IEEE International Conference on Multimedia & Expo 2000
New York, New York
Electronic Porceedings
©l 2000 IEEE


Update Relevant Image Weights for Content-Based Image Retrieval Using Support Vector Machines

Qi Tian, Pengyu Hong, Thomas S. Huang

IFP Group, Beckman Institute
University of Illinois at Urbana-Champaign
Urbana, IL 61801
e-mail: {qitian, hong, huang}@ifp.uiuc.edu


Abstract

Relevance feedback [1] has been a powerful tool for interactive Content-Based Image Retrieval (CBIR). During the retrieval process, the user selects the most relevant images and provides a weight of preference for each relevant image. User’s high level query and perception subjectivity can be captured to some extent by dynamically updated low-level feature weights based on the user’s feedback. However, in MARS [2] only the positive feedbacks, i.e., relevant images are considered. In this paper, a novel approach is proposed by providing both positive and negative feedbacks for Support Vector Machines (SVM) learning. The SVM learning results are used to update the weights of preference for relevant images. Priorities are given to the positive feedbacks that have larger distances to the hyperplane determined by the support vectors. This approach releases the user from manually providing preference weight for each positive example, i.e., relevant image as before. Experimental results show that the proposed approach has reasonable improvement over relevance feedback with possible examples only.


Table of Contents


1. Introduction

Content-Based Image Retrieval (CBIR) has become a very active research area since the 1990’s [3, 4]. Most of the early research effort focused on finding the “best” image features or representations. Retrieval was performed by summing the distance of individual feature representation with fixed weights. Although this isolated approach establishes the basis of CBIR, the usefulness of such systems was limited. A human-computer interactive approach to CBIR based on relevance feedback was proposed in [1].

 Unlike the isolated approach, where the user has to precisely decompose the information need into precise weights, the interactive approach allows the user to submit a coarse initial query and continuously refine his information need via relevance feedback. This approach greatly reduces the user’s effort of composing a query and captures the user’s information need more precisely.

 However, only using the positive examples as feedback [1, 2] may lose the information implied by the negative examples.  It is our expectation that by utilizing both positive and negative feedbacks, the user’s perception subjectivity can be captured more accurately than relevance feedback with positive examples only. Negative examples are also used in FourEyes [5], where the user chooses the both positive and negative examples. FourEyes looks at all of the models and determines which model or combination of models best describe the positive examples chosen by the user, while satisfying the constraints of the negative examples. In MARS [2], manually providing preference weights of the relevant image may not be accurate and is sometimes a burden for the user. The Support Vector Machine approach will be applied in this paper to release the user from the above burden and automatically generate preference weights of the relevant images.

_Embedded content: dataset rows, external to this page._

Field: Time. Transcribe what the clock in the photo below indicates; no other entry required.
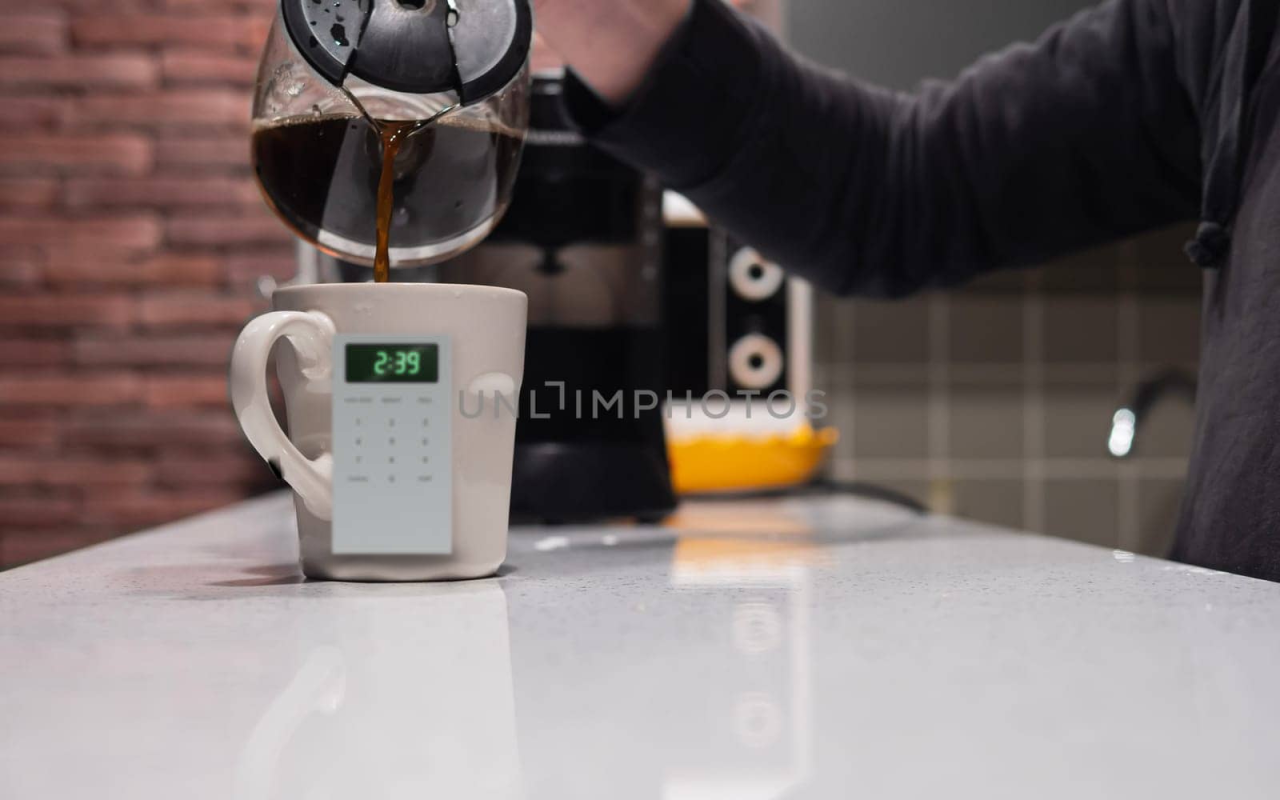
2:39
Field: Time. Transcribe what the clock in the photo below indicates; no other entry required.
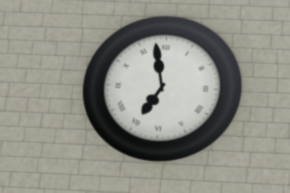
6:58
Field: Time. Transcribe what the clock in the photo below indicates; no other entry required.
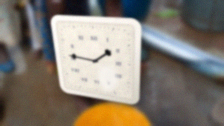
1:46
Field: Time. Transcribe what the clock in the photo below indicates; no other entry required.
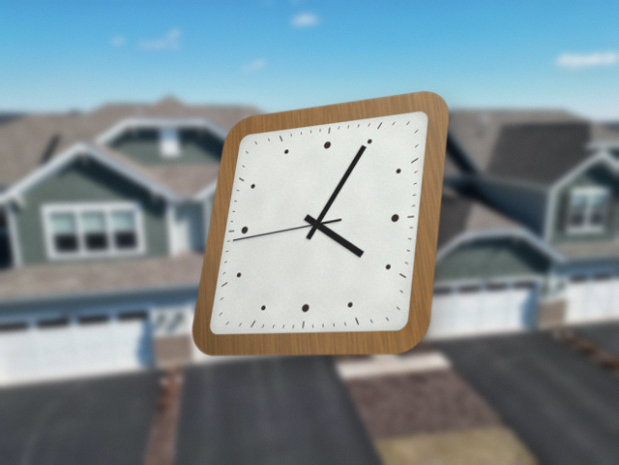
4:04:44
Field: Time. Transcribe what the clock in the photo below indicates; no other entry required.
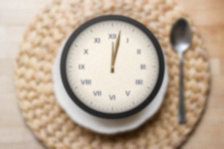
12:02
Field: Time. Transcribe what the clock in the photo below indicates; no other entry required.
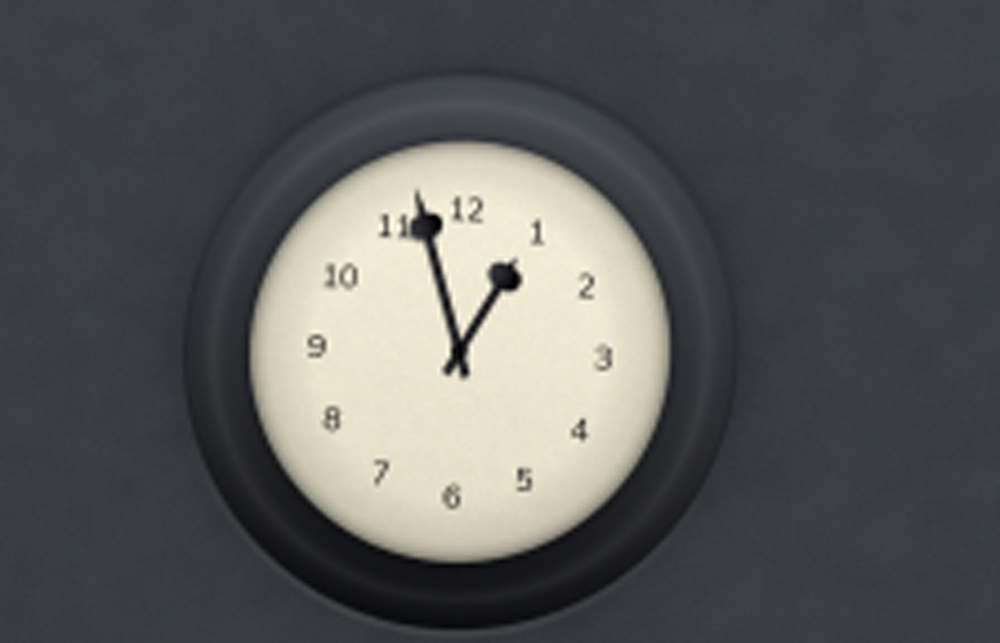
12:57
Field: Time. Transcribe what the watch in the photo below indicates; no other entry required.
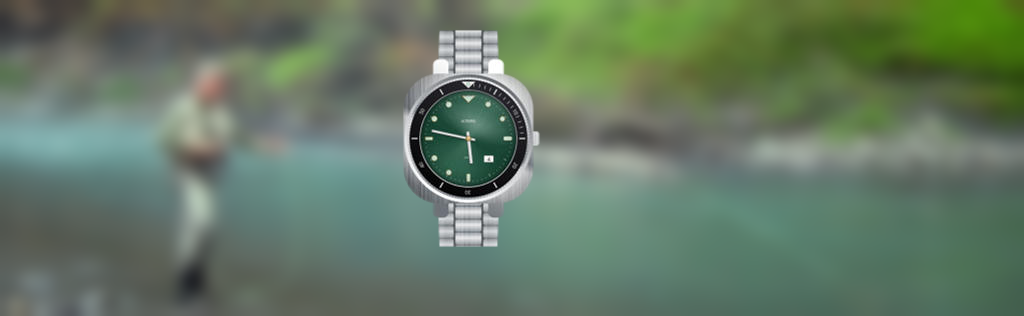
5:47
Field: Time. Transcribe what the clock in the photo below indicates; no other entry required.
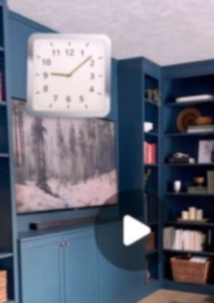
9:08
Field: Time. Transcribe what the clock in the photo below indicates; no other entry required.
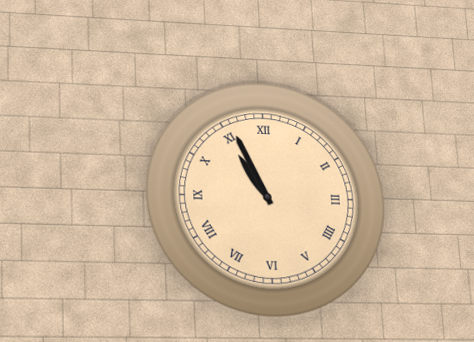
10:56
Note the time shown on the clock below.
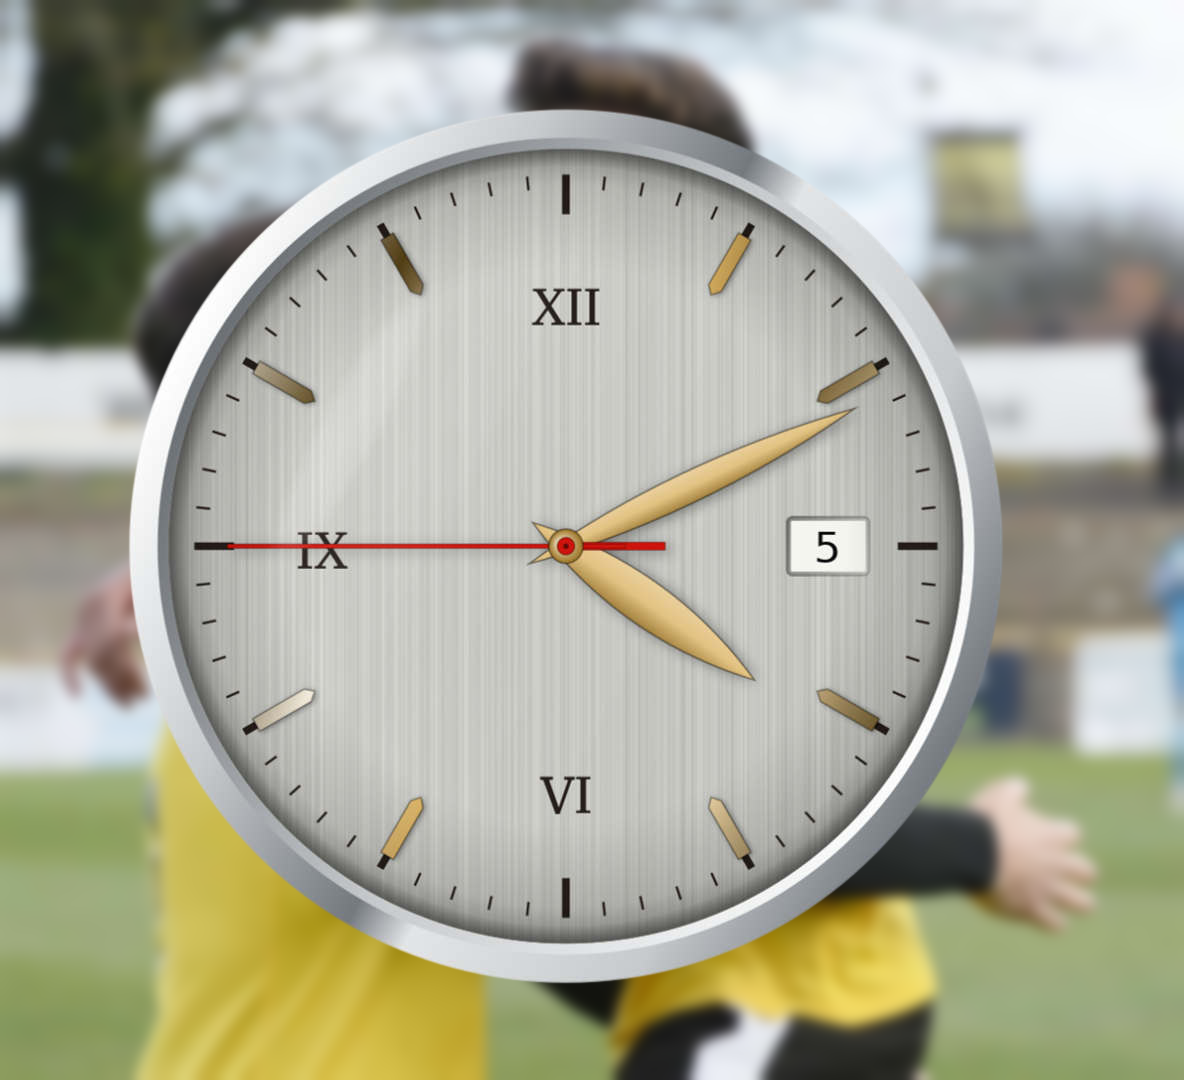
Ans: 4:10:45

 The rest of paper is organized as follows. Relevance feedback and similarity measure in MARS [2] is discussed in Section 2. Section 3 describes Support Vector Machines (SVM) with its application to update the weights of the relevant images in CBIR. Experimental results and conclusions are given in Section 4 and 5, respectively.

<-- Back to Table of Contents>


2. Relevance Feedback in CBIR
2.1 Relevance Feedback

Relevance feedback is a process of automatically adjusting an existing query using information fed-back from the user about the relevance of previous retrieved document [6]. In MARS [2], the user tells the system about which images of the previous retrieved results are relevant to what he or she wants and provides a preference weight for each relevant image.  Query weights for each low-level feature, i.e., color and texture, etc., are dynamically updated based on the user’s feedback. This release the user from the burden. The user is no longer required to specify a precise weight for each low-level feature at the query formulation stage. Based on user’s feedback, the high level concepts implied by the query weights are automatically refined.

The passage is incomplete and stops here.